Monday, November 22, 2021

Biden to keep Powell as Fed chair, Brainard gets vice chair

Federal Reserve Governors Jerome Powell, from left, Daniel Tarullo and Lael Brainard, talk before the start of a Federal Reserve System Board of Governors open meeting in Washington, Friday, June 3, 2016. President Joe Biden announced Monday, Nov. 22, 2021 that he’s nominating Powell for a second term as Federal Reserve chair, endorsing his stewardship of the economy through a brutal pandemic recession in which the Fed’s ultra-low rate policies helped bolster confidence and revitalize the job market. Biden also said he would nominate Brainard, the lone Democrat on the Fed’s Board of Governors and the preferred alternative to Powell for many progressives, as Vice Chair. 
(AP Photo/Manuel Balce Ceneta, File)

WASHINGTON (AP) — President Joe Biden announced Monday he’s nominating Jerome Powell for a second four-year term as Federal Reserve chair, endorsing Powell’s stewardship of the economy through a brutal pandemic recession in which the Fed’s ultra-low rate policies helped bolster confidence and revitalize the job market.

Biden also said he would nominate Lael Brainard, the lone Democrat on the Fed’s Board of Governors and the preferred alternative to Powell among many progressives, as vice chair.

A separate position of vice chair for supervision, a bank regulatory post, remains vacant, along with two other slots on the Fed’s board. Those positions will be filled in early December, Biden said.

His decision strikes a note of continuity and bipartisanship at a time when surging inflation is burdening households and raising risks to the economy’s recovery. In backing Powell, a Republican who was first elevated to his post by President Donald Trump, Biden brushed aside complaints from progressives that the Fed has weakened bank regulation and has been slow to take account of climate change in its supervision of banks.

“If we want to continue to build on the economic success of this year, we need stability and independence at the Federal Reserve — and I have full confidence after their trial by fire over the last 20 months that Chair Powell and Dr. Brainard will provide the strong leadership our country needs,” Biden said in a statement.

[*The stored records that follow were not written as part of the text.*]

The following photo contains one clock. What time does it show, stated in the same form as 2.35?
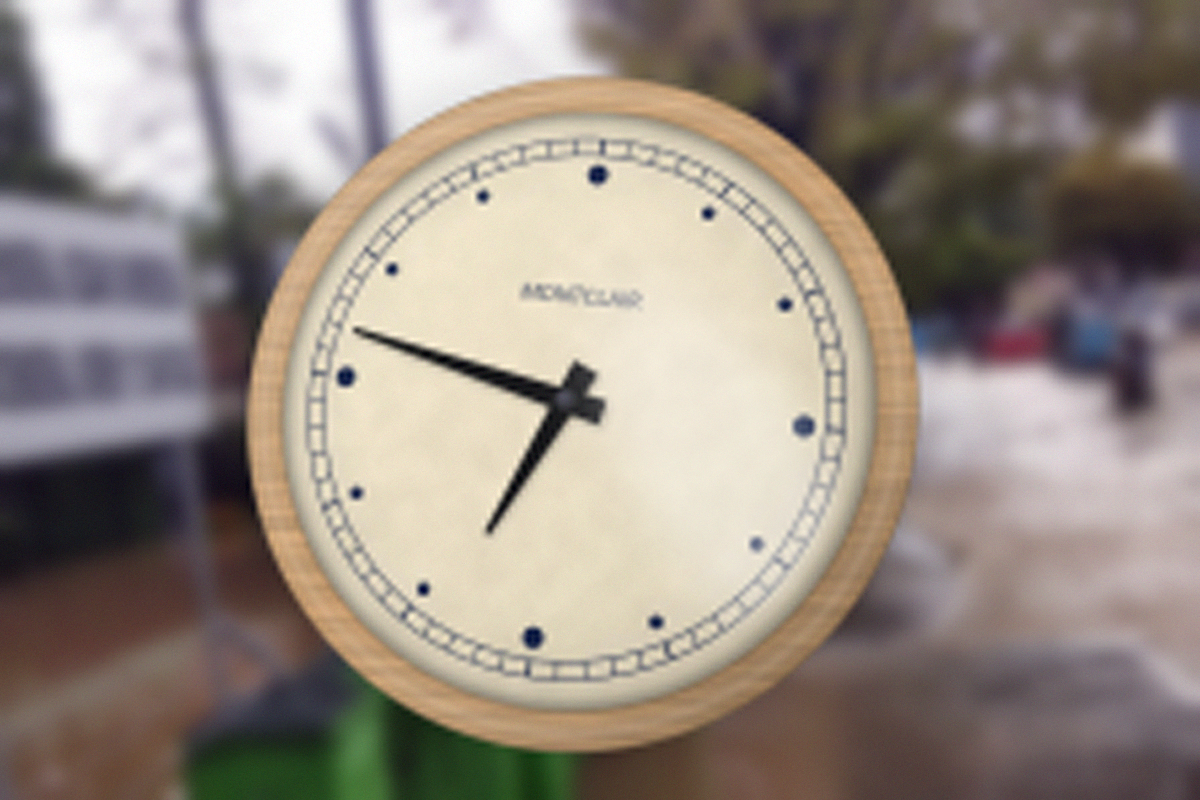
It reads 6.47
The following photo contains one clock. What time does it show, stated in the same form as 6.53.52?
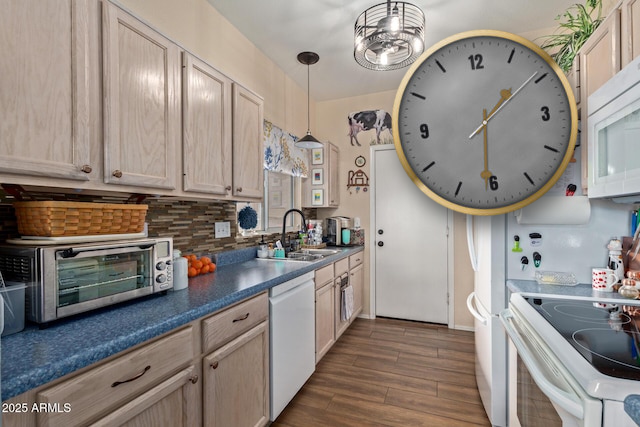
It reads 1.31.09
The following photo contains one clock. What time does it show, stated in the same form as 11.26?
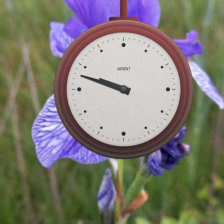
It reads 9.48
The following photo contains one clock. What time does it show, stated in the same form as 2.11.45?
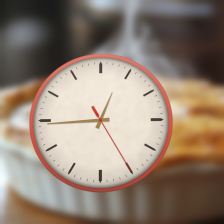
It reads 12.44.25
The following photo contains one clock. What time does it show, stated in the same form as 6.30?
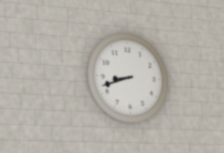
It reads 8.42
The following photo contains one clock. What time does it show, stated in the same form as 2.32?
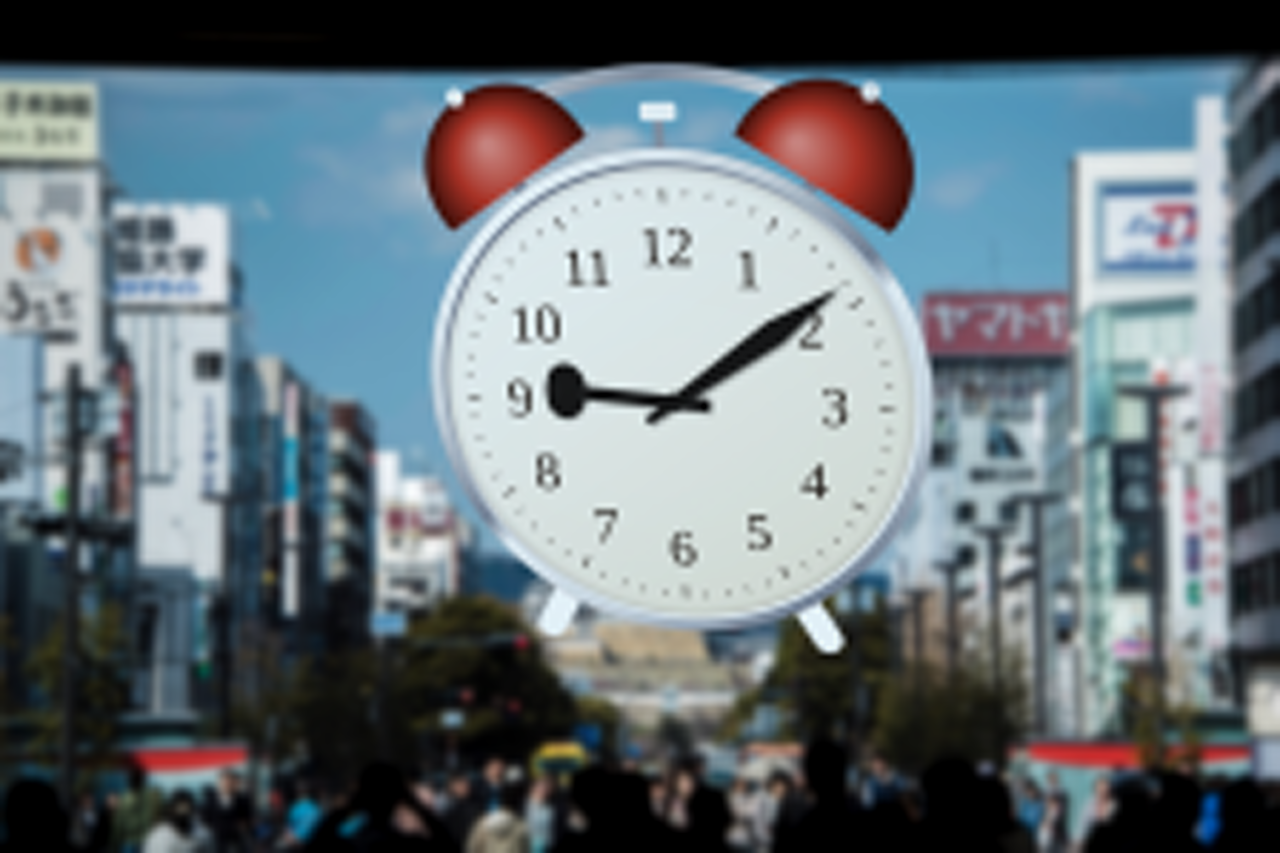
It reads 9.09
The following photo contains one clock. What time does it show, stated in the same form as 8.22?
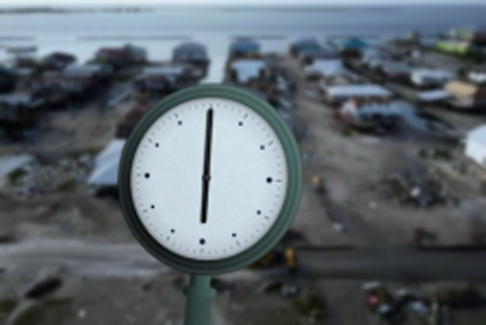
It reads 6.00
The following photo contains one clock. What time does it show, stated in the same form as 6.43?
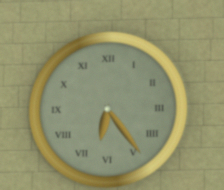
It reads 6.24
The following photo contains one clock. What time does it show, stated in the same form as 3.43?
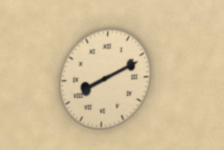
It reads 8.11
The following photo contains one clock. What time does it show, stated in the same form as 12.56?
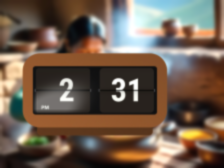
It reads 2.31
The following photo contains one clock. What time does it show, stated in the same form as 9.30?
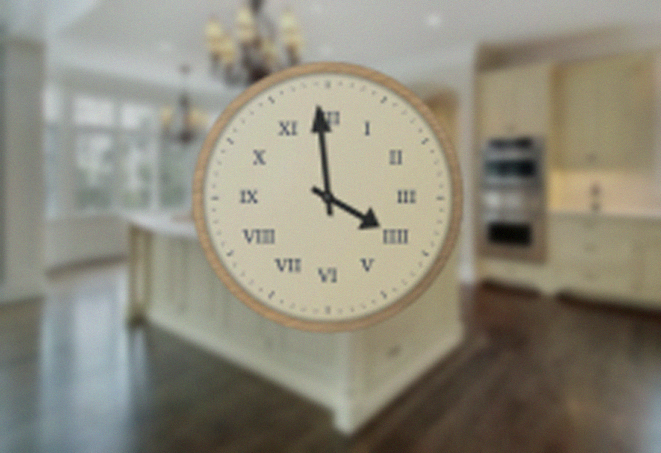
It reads 3.59
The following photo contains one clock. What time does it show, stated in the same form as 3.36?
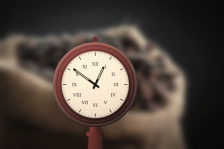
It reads 12.51
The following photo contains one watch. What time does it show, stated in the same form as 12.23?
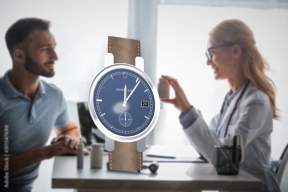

In a second term, to begin in February, Powell would face a difficult and high-risk balancing act: Inflation has reached a three-decade high, causing hardships for millions of families, clouding the recovery and undercutting the Fed’s mandate to keep prices stable. But with the economy still 4 million-plus jobs shy of its pre-pandemic level, the Fed has yet to meet its other mandate of maximizing employment.

Next year, the Fed is widely expected to begin raising its benchmark interest rate, with financial markets pricing in two increases. If the Fed moves too slowly to raise rates, inflation may accelerate further and force the central bank to take more draconian steps later to rein it in, potentially causing a recession. Yet if the Fed hikes rates too quickly, it could choke off hiring and the recovery.

If confirmed, Powell would remain one of the world’s most powerful economic officials. By either raising or lowering its short-term interest rate, the Fed seeks to either cool or stimulate growth and hiring, and to keep prices stable. Its efforts to direct the U.S. economy, the largest in the world, typically have global consequences.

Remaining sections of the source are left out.